▶ _Task brief_
Without including any pictures, write out all the entries exactly.

Records from a data source:
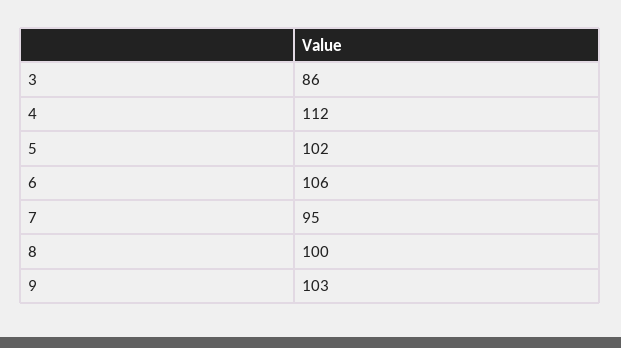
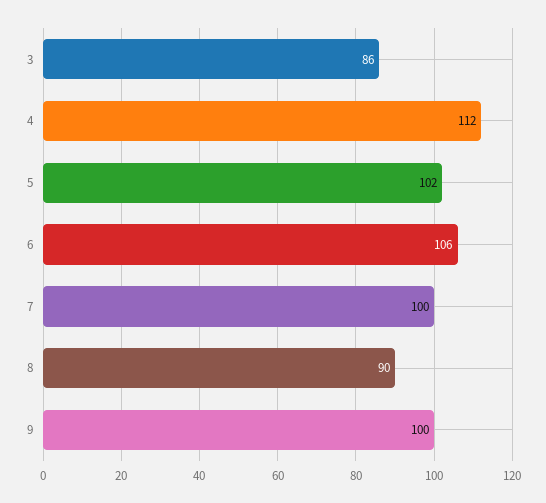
  {
    "3": 86,
    "4": 112,
    "5": 102,
    "6": 106,
-   "7": 95,
+   "7": 100,
-   "8": 100,
+   "8": 90,
-   "9": 103
+   "9": 100
  }

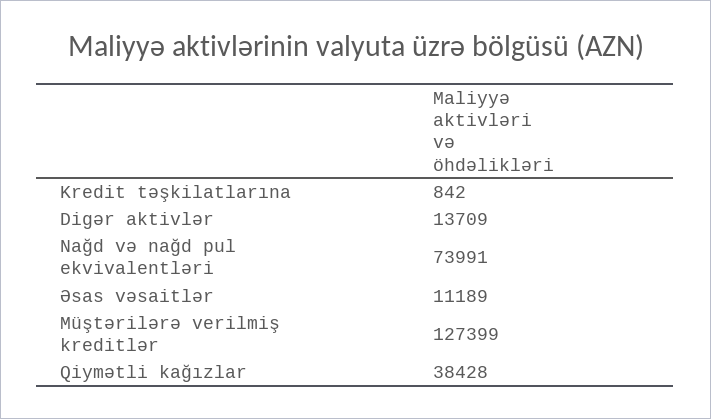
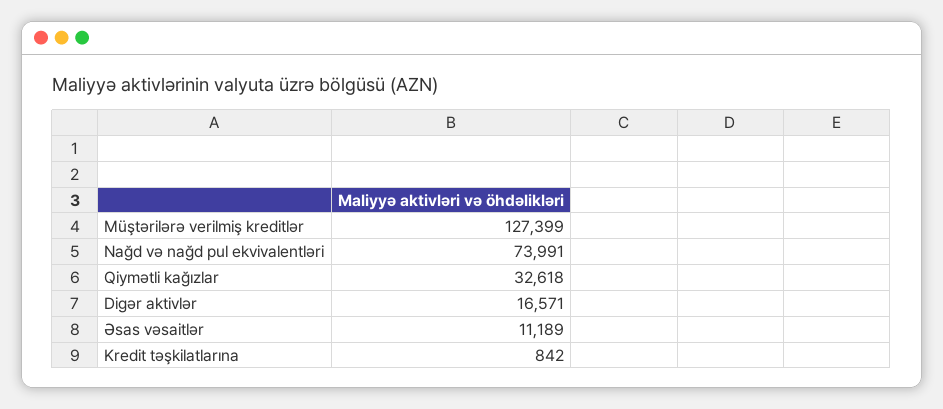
  {
    "Kredit təşkilatlarına": 842,
-   "Digər aktivlər": 13709,
+   "Digər aktivlər": 16571,
    "Nağd və nağd pul ekvivalentləri": 73991,
    "Əsas vəsaitlər": 11189,
    "Müştərilərə verilmiş kreditlər": 127399,
-   "Qiymətli kağızlar": 38428
+   "Qiymətli kağızlar": 32618
  }

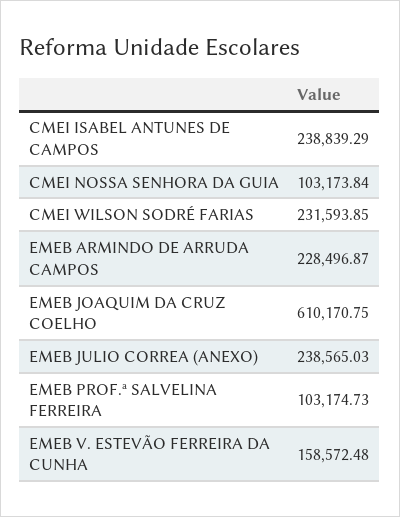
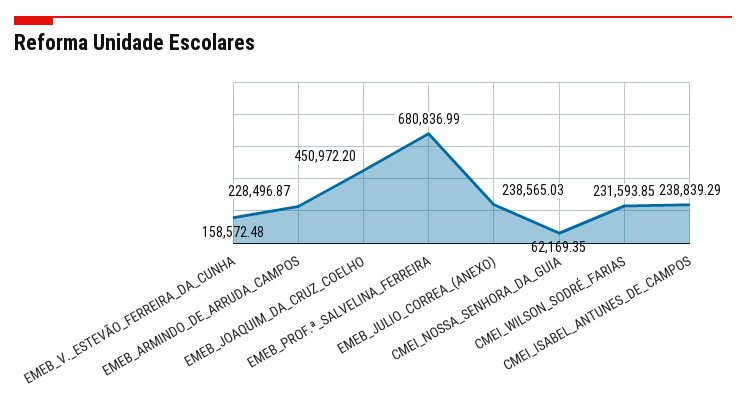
  {
    "CMEI ISABEL ANTUNES DE CAMPOS": 238839.29,
-   "CMEI NOSSA SENHORA DA GUIA": 103173.84,
+   "CMEI NOSSA SENHORA DA GUIA": 62169.35,
    "CMEI WILSON SODRÉ FARIAS": 231593.85,
    "EMEB ARMINDO DE ARRUDA CAMPOS": 228496.87,
-   "EMEB JOAQUIM DA CRUZ COELHO": 610170.75,
+   "EMEB JOAQUIM DA CRUZ COELHO": 450972.2,
    "EMEB JULIO CORREA (ANEXO)": 238565.03,
-   "EMEB PROF.ª SALVELINA FERREIRA": 103174.73,
+   "EMEB PROF.ª SALVELINA FERREIRA": 680836.99,
    "EMEB V. ESTEVÃO FERREIRA DA CUNHA": 158572.48
  }

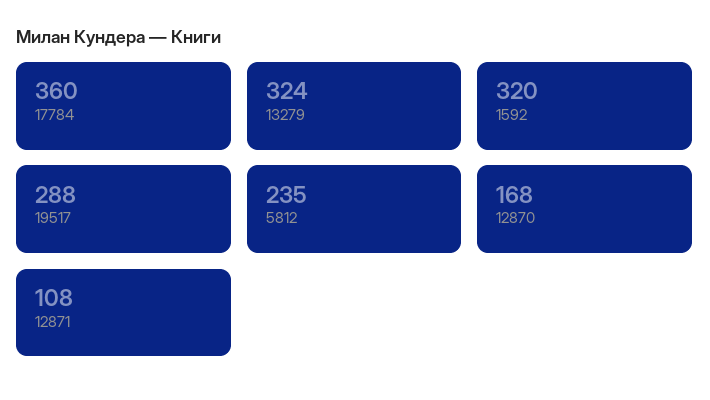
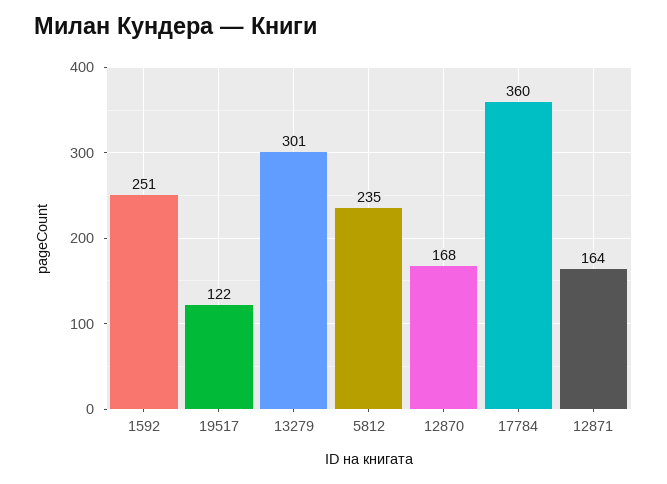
  {
    "17784": 360,
-   "13279": 324,
+   "13279": 301,
-   "1592": 320,
+   "1592": 251,
-   "19517": 288,
+   "19517": 122,
    "5812": 235,
    "12870": 168,
-   "12871": 108
+   "12871": 164
  }

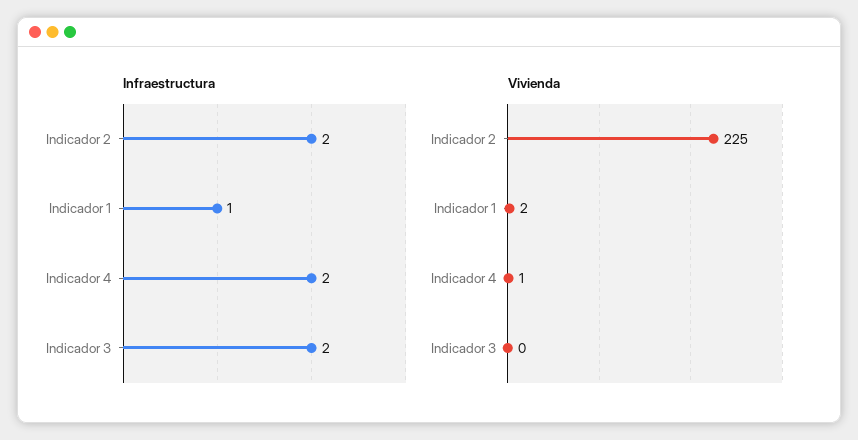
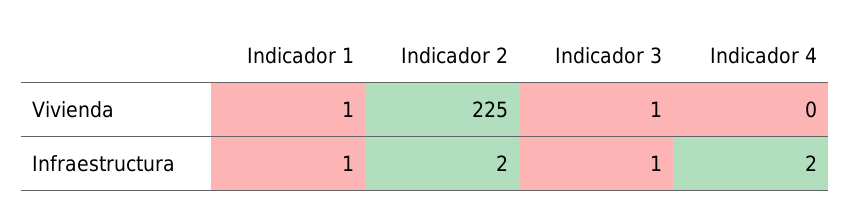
  {
    "Infraestructura": {
      "Indicador 2": 2,
      "Indicador 1": 1,
      "Indicador 4": 2,
-     "Indicador 3": 2
+     "Indicador 3": 1
    },
    "Vivienda": {
      "Indicador 2": 225,
-     "Indicador 1": 2,
+     "Indicador 1": 1,
-     "Indicador 4": 1,
+     "Indicador 4": 0,
-     "Indicador 3": 0
+     "Indicador 3": 1
    }
  }

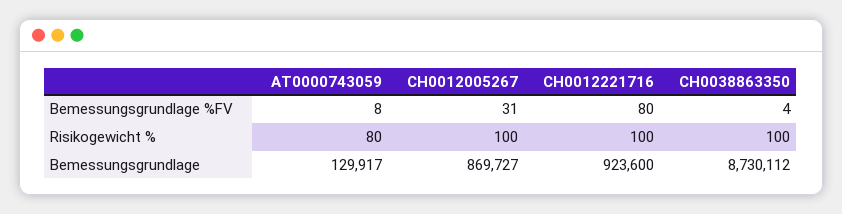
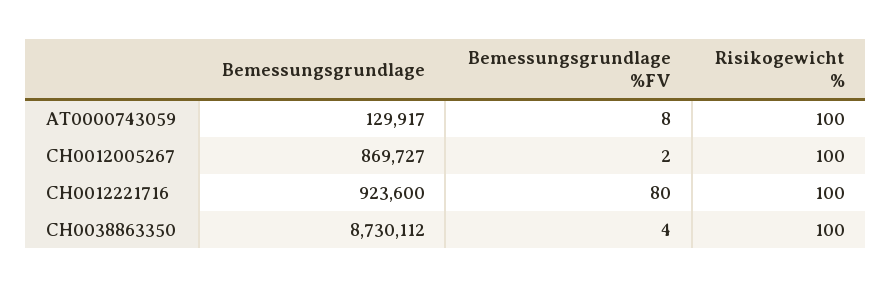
  {
    "AT0000743059": {
      "Bemessungsgrundlage %FV": 8,
-     "Risikogewicht %": 80,
+     "Risikogewicht %": 100,
      "Bemessungsgrundlage": 129917
    },
    "CH0012005267": {
-     "Bemessungsgrundlage %FV": 31,
+     "Bemessungsgrundlage %FV": 2,
      "Risikogewicht %": 100,
      "Bemessungsgrundlage": 869727
    },
    "CH0012221716": {
      "Bemessungsgrundlage %FV": 80,
      "Risikogewicht %": 100,
      "Bemessungsgrundlage": 923600
    },
    "CH0038863350": {
      "Bemessungsgrundlage %FV": 4,
      "Risikogewicht %": 100,
      "Bemessungsgrundlage": 8730112
    }
  }

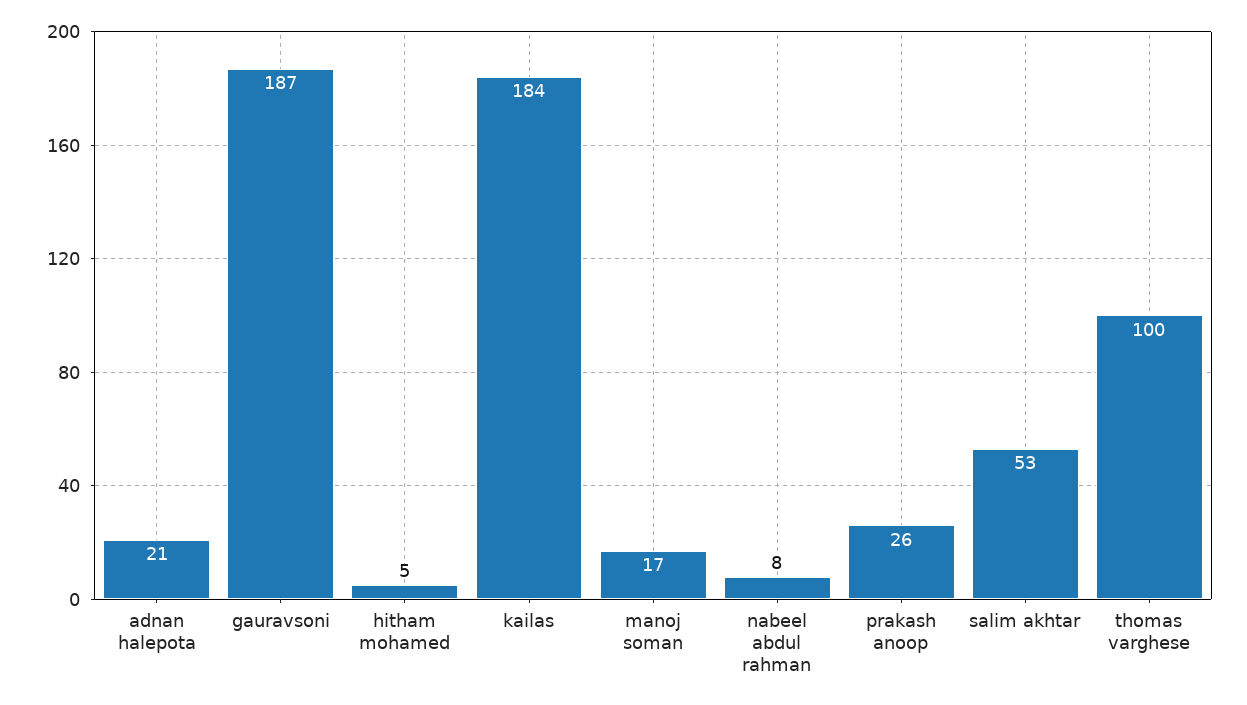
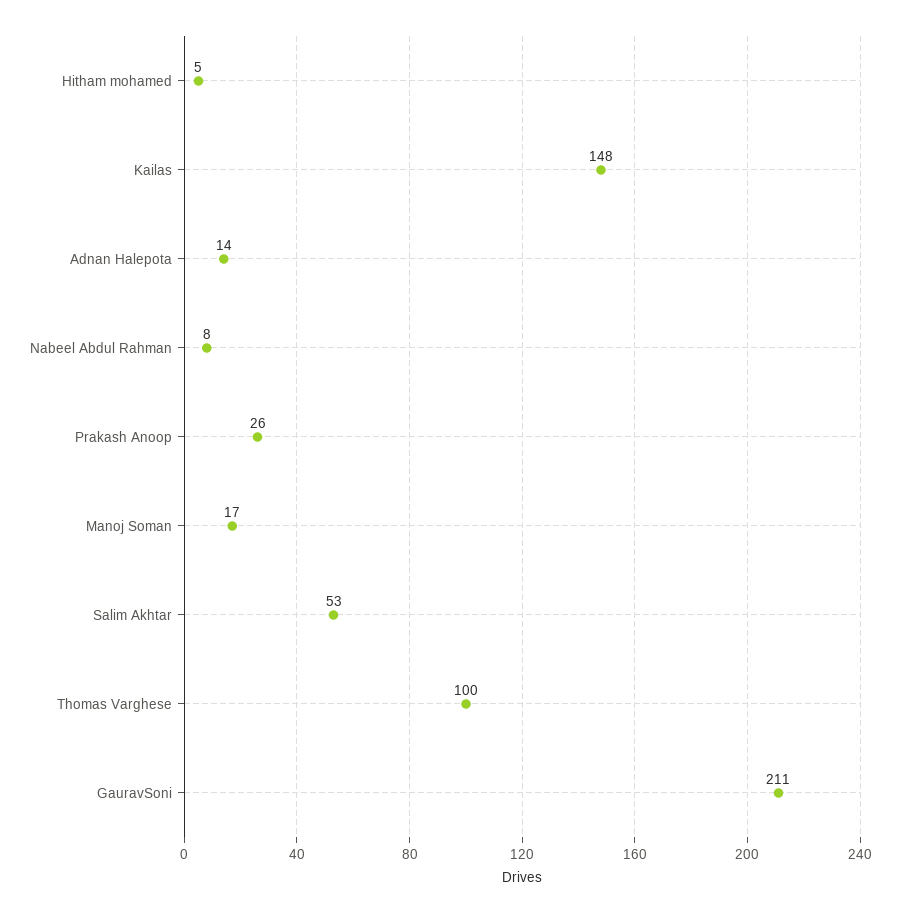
  {
-   "adnan halepota": 21,
+   "adnan halepota": 14,
-   "gauravsoni": 187,
+   "gauravsoni": 211,
    "hitham mohamed": 5,
-   "kailas": 184,
+   "kailas": 148,
    "manoj soman": 17,
    "nabeel abdul rahman": 8,
    "prakash anoop": 26,
    "salim akhtar": 53,
    "thomas varghese": 100
  }

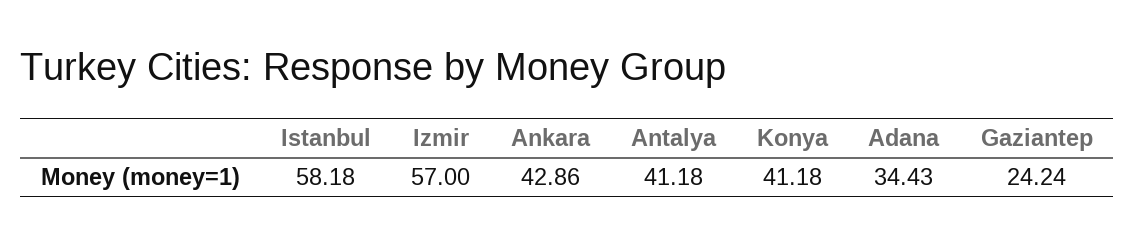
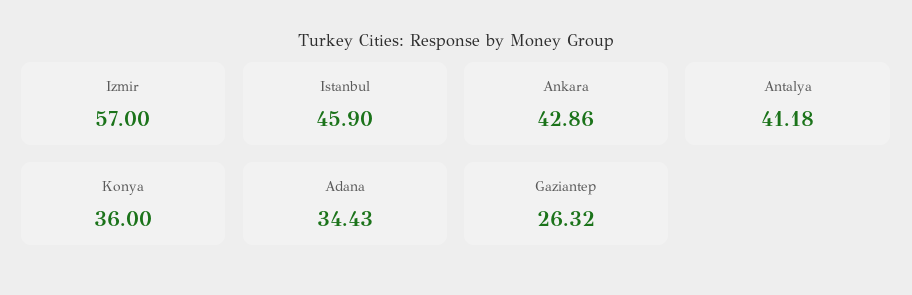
  {
-   "Istanbul": 58.18,
+   "Istanbul": 45.9,
    "Izmir": 57,
    "Ankara": 42.86,
    "Antalya": 41.18,
-   "Konya": 41.18,
+   "Konya": 36,
    "Adana": 34.43,
-   "Gaziantep": 24.24
+   "Gaziantep": 26.32
  }

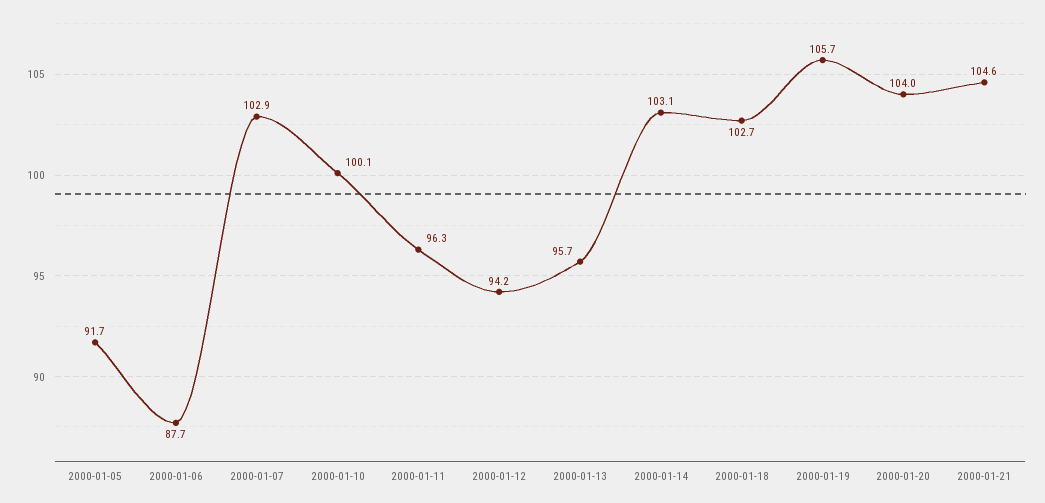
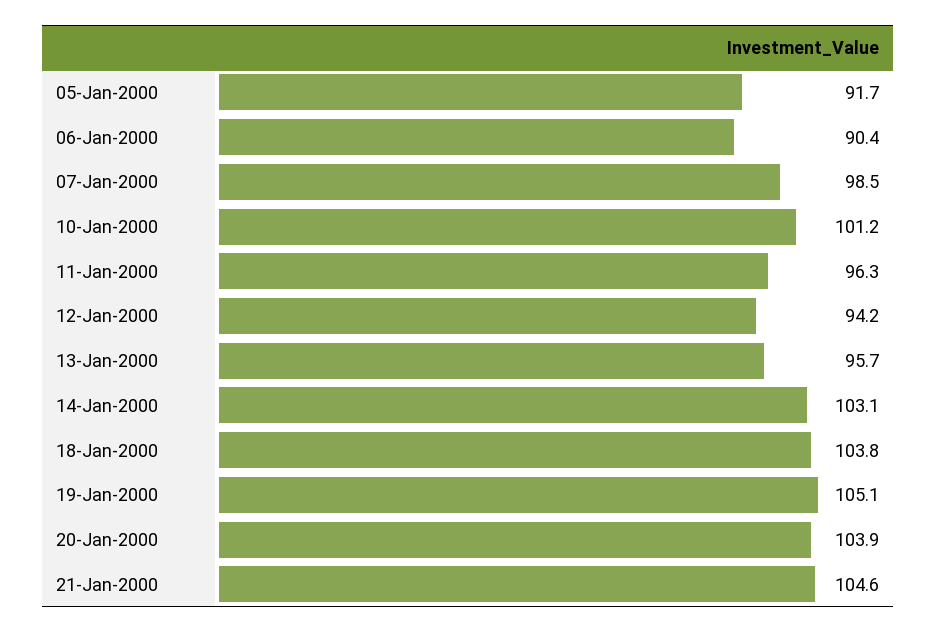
  {
    "2000-01-05": 91.7,
-   "2000-01-06": 87.7,
+   "2000-01-06": 90.4,
-   "2000-01-07": 102.9,
+   "2000-01-07": 98.5,
-   "2000-01-10": 100.1,
+   "2000-01-10": 101.2,
    "2000-01-11": 96.3,
    "2000-01-12": 94.2,
    "2000-01-13": 95.7,
    "2000-01-14": 103.1,
-   "2000-01-18": 102.7,
+   "2000-01-18": 103.8,
-   "2000-01-19": 105.7,
+   "2000-01-19": 105.1,
-   "2000-01-20": 104,
+   "2000-01-20": 103.9,
    "2000-01-21": 104.6
  }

▶ _Answer box_
  {
    "3": 86,
    "4": 112,
    "5": 102,
    "6": 106,
-   "7": 95,
+   "7": 100,
-   "8": 100,
+   "8": 90,
-   "9": 103
+   "9": 100
  }

  {
    "Kredit təşkilatlarına": 842,
-   "Digər aktivlər": 13709,
+   "Digər aktivlər": 16571,
    "Nağd və nağd pul ekvivalentləri": 73991,
    "Əsas vəsaitlər": 11189,
    "Müştərilərə verilmiş kreditlər": 127399,
-   "Qiymətli kağızlar": 38428
+   "Qiymətli kağızlar": 32618
  }

  {
    "CMEI ISABEL ANTUNES DE CAMPOS": 238839.29,
-   "CMEI NOSSA SENHORA DA GUIA": 103173.84,
+   "CMEI NOSSA SENHORA DA GUIA": 62169.35,
    "CMEI WILSON SODRÉ FARIAS": 231593.85,
    "EMEB ARMINDO DE ARRUDA CAMPOS": 228496.87,
-   "EMEB JOAQUIM DA CRUZ COELHO": 610170.75,
+   "EMEB JOAQUIM DA CRUZ COELHO": 450972.2,
    "EMEB JULIO CORREA (ANEXO)": 238565.03,
-   "EMEB PROF.ª SALVELINA FERREIRA": 103174.73,
+   "EMEB PROF.ª SALVELINA FERREIRA": 680836.99,
    "EMEB V. ESTEVÃO FERREIRA DA CUNHA": 158572.48
  }

  {
    "17784": 360,
-   "13279": 324,
+   "13279": 301,
-   "1592": 320,
+   "1592": 251,
-   "19517": 288,
+   "19517": 122,
    "5812": 235,
    "12870": 168,
-   "12871": 108
+   "12871": 164
  }

  {
    "Infraestructura": {
      "Indicador 2": 2,
      "Indicador 1": 1,
      "Indicador 4": 2,
-     "Indicador 3": 2
+     "Indicador 3": 1
    },
    "Vivienda": {
      "Indicador 2": 225,
-     "Indicador 1": 2,
+     "Indicador 1": 1,
-     "Indicador 4": 1,
+     "Indicador 4": 0,
-     "Indicador 3": 0
+     "Indicador 3": 1
    }
  }

  {
    "AT0000743059": {
      "Bemessungsgrundlage %FV": 8,
-     "Risikogewicht %": 80,
+     "Risikogewicht %": 100,
      "Bemessungsgrundlage": 129917
    },
    "CH0012005267": {
-     "Bemessungsgrundlage %FV": 31,
+     "Bemessungsgrundlage %FV": 2,
      "Risikogewicht %": 100,
      "Bemessungsgrundlage": 869727
    },
    "CH0012221716": {
      "Bemessungsgrundlage %FV": 80,
      "Risikogewicht %": 100,
      "Bemessungsgrundlage": 923600
    },
    "CH0038863350": {
      "Bemessungsgrundlage %FV": 4,
      "Risikogewicht %": 100,
      "Bemessungsgrundlage": 8730112
    }
  }

  {
-   "adnan halepota": 21,
+   "adnan halepota": 14,
-   "gauravsoni": 187,
+   "gauravsoni": 211,
    "hitham mohamed": 5,
-   "kailas": 184,
+   "kailas": 148,
    "manoj soman": 17,
    "nabeel abdul rahman": 8,
    "prakash anoop": 26,
    "salim akhtar": 53,
    "thomas varghese": 100
  }

  {
-   "Istanbul": 58.18,
+   "Istanbul": 45.9,
    "Izmir": 57,
    "Ankara": 42.86,
    "Antalya": 41.18,
-   "Konya": 41.18,
+   "Konya": 36,
    "Adana": 34.43,
-   "Gaziantep": 24.24
+   "Gaziantep": 26.32
  }

  {
    "2000-01-05": 91.7,
-   "2000-01-06": 87.7,
+   "2000-01-06": 90.4,
-   "2000-01-07": 102.9,
+   "2000-01-07": 98.5,
-   "2000-01-10": 100.1,
+   "2000-01-10": 101.2,
    "2000-01-11": 96.3,
    "2000-01-12": 94.2,
    "2000-01-13": 95.7,
    "2000-01-14": 103.1,
-   "2000-01-18": 102.7,
+   "2000-01-18": 103.8,
-   "2000-01-19": 105.7,
+   "2000-01-19": 105.1,
-   "2000-01-20": 104,
+   "2000-01-20": 103.9,
    "2000-01-21": 104.6
  }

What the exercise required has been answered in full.